A queste ed altre figure professionali si addice la posizione di consulente tecnico, ma è del tutto normale la prevalenza dell’avvocato, che padroneggia tutti gli aspetti generali del diritto e del rito.
Sul processo tributario, però, ci sono discorsi specifici da fare, di cui al punto seguente.
Processo tributario tra forma giuridica e oggetto economico
Le polemiche sopra indicate, comprese le risposte dei dottori commercialisti, non colgono le particolarità del processo all’interno della funzione tributaria, né il ruolo delle rispettive attività professionali nel settore. La parte assolutamente prevalente dei contenziosi tributari riguardano infatti le imposte, cioè la particolare categoria di tributo che richiede la determinazione di concetti economicamente rilevanti, cioè i noti presupposti economici d’imposta, cioè reddito, nelle sue componenti di ricavi e di costi, consumo e patrimonio.
Si addice di più ai commercialisti questo oggetto economico della funzione tributaria, che non comporta rinvii all’economia, generale o aziendale, ma richiede riflessioni giuridiche oggi del tutto carenti.
In tale sede ho anche ribadito la matrice amministrativistica del diritto tributario, riguardante cioè una funzione non giurisdizionale, che fisiologicamente dovrebbe risolversi (e nella maggior parte dei paesi sviluppati di fatto si risolve) in contraddittorio con gli uffici pubblici, e dove il controllo giurisdizionale resta meramente potenziale, svolgendosi su rare questioni di principio.

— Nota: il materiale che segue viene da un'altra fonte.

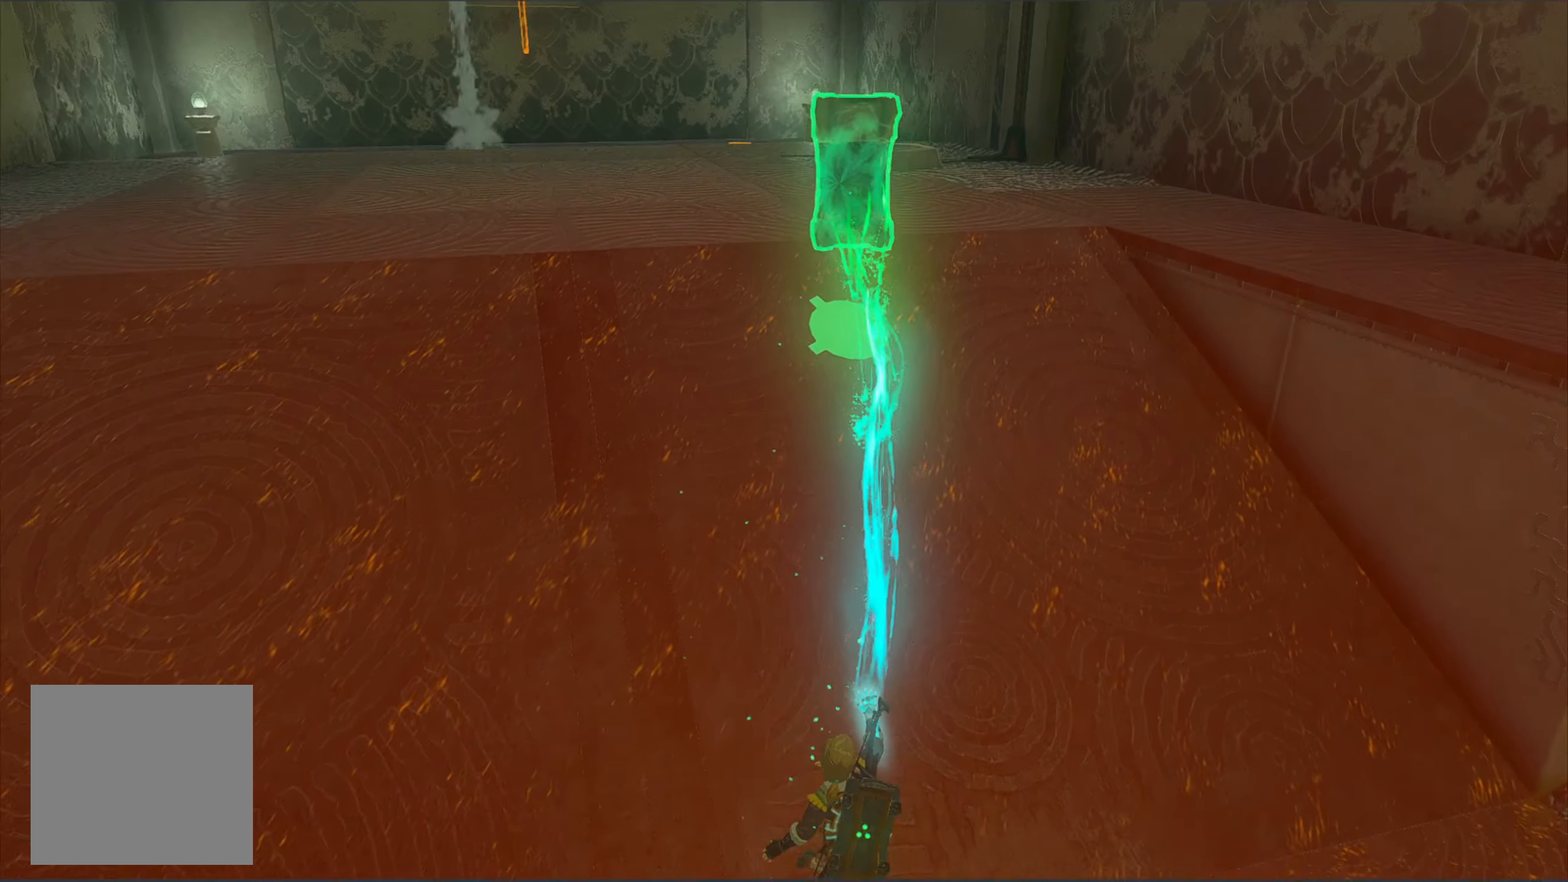
{"buttons": [], "left_stick": "up-right", "right_stick": "center", "events": []}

Di questo c’è poca consapevolezza nell’accademia del diritto tributario, e non ce n’è affatto nella pubblicistica professionale, irreparabilmente ripiegata sui tecnicismi di un eterno aggiornamento del nulla. Basta invece un minimo di cultura spazio-temporale per rendersi conto che le rimostranze contro il cattivo esercizio della funzione tributaria si sono indirizzate in prima battuta alle gerarchie politico-amministrative, che eventualmente delegano organi di contenzioso amministrativo da esse dipendenti, senza bisogno di un giudice.

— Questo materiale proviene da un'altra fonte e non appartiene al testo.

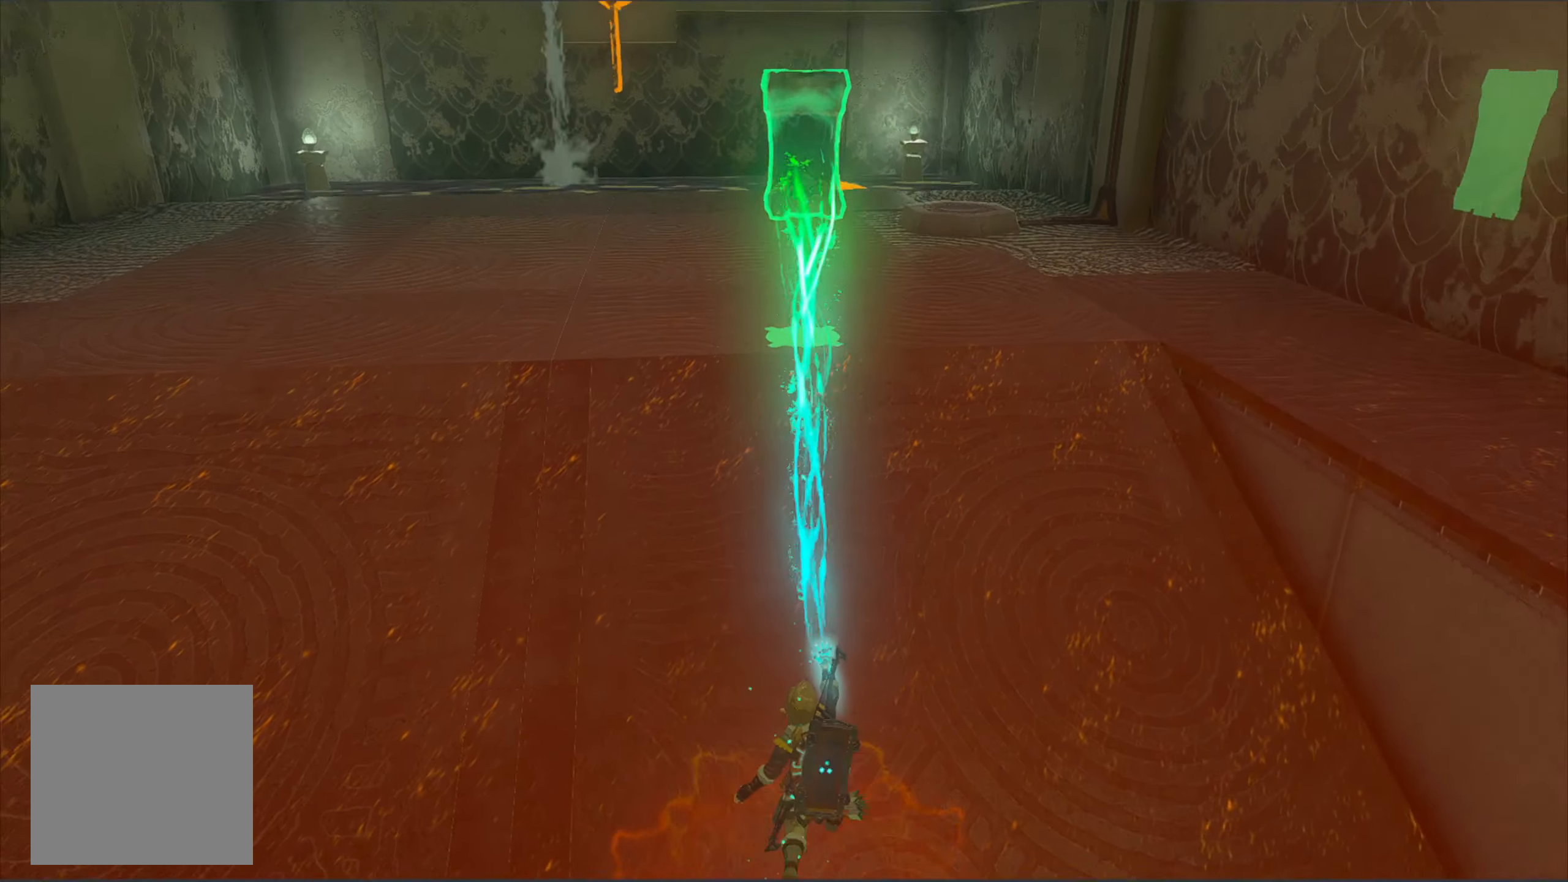
{"buttons": [], "left_stick": "up-right", "right_stick": "center", "events": []}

E’ una tradizione secolare della determinazione delle imposte, in cui bisognava dare uno sfogo alle rimostranze connesse alle diverse determinazioni, all’epoca valutative (c.d. estimazione) dei suddetti presupposti economici. Solo in circoscritti assetti pluralisti il sistema di controlli e contrappesi delle società complesse, talvolta denominato “stato di diritto”, si spinge ad un giudice delle pubbliche funzioni gerarchicamente indipendente dalla politica, esattamente com’è da noi oggi il giudice amministrativo. Invece di guardare a quel modello, basato sull’impugnazione annullamento, e rinvio agli uffici amministrativi, il processo tributario tradizionalmente guarda a un’impugnazione merito che ridetermina il presupposto economico d’imposta.
Su questa cornice è naturale che il dottore commercialista, normalmente molto più coinvolto dell’avvocato nell’assistenza di routine ai contribuenti, spieghi direttamente la questione economica al giudice.

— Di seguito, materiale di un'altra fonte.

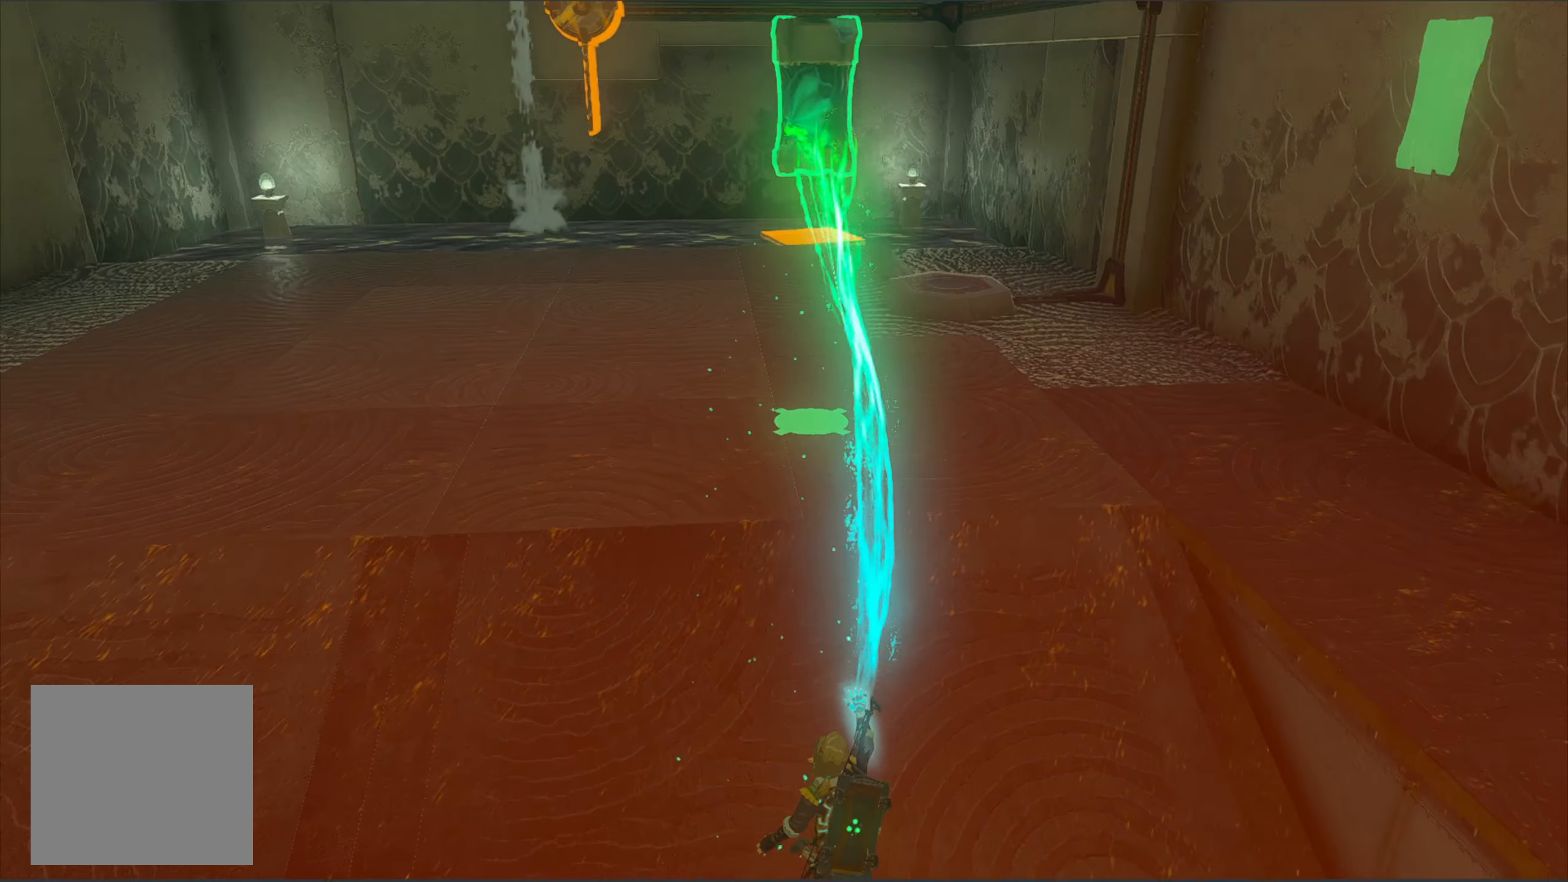
{"buttons": [], "left_stick": "up-right", "right_stick": "center", "events": []}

Le suddette associazioni degli avvocati sembrano vivere in un irreale fisco fai da te, dove arriva un controllo e il contribuente decide se andare dall’avvocato o dal commercialista.
Nel mondo reale, invece, ogni cliente è già assistito da un commercialista, edotto delle questioni su cui si inserisce la contestazione dell’ufficio, e della loro giuridicità.
Non si dimentichi, infatti, che il commercialista è laureato in Economia, dove sono sostenuti molti esami di diritto, ed ha sostenuto un esame di stato che ne ha verificato il retroterra giuridico.
Sono questi tre fattori:
il retroterra giuridico-economico
la consuetudine professionale con la materia
la consuetudine professionale, spesso, con i clienti
a rendere fuori luogo la proposta degli avvocati, almeno nell’attuale stato del processo tributario.
Se invece fosse adottato uno schema amministrativistico di impugnazione annullamento, senza rideterminazione giurisdizionale dell’imposta, ma con rinvio agli uffici tributari, dove il commercialista potrebbe nuovamente intervenire, l‘esclusiva per gli avvocati avrebbe più senso.
Ma nessuno ne parla, a cominciare dall’UNCAT.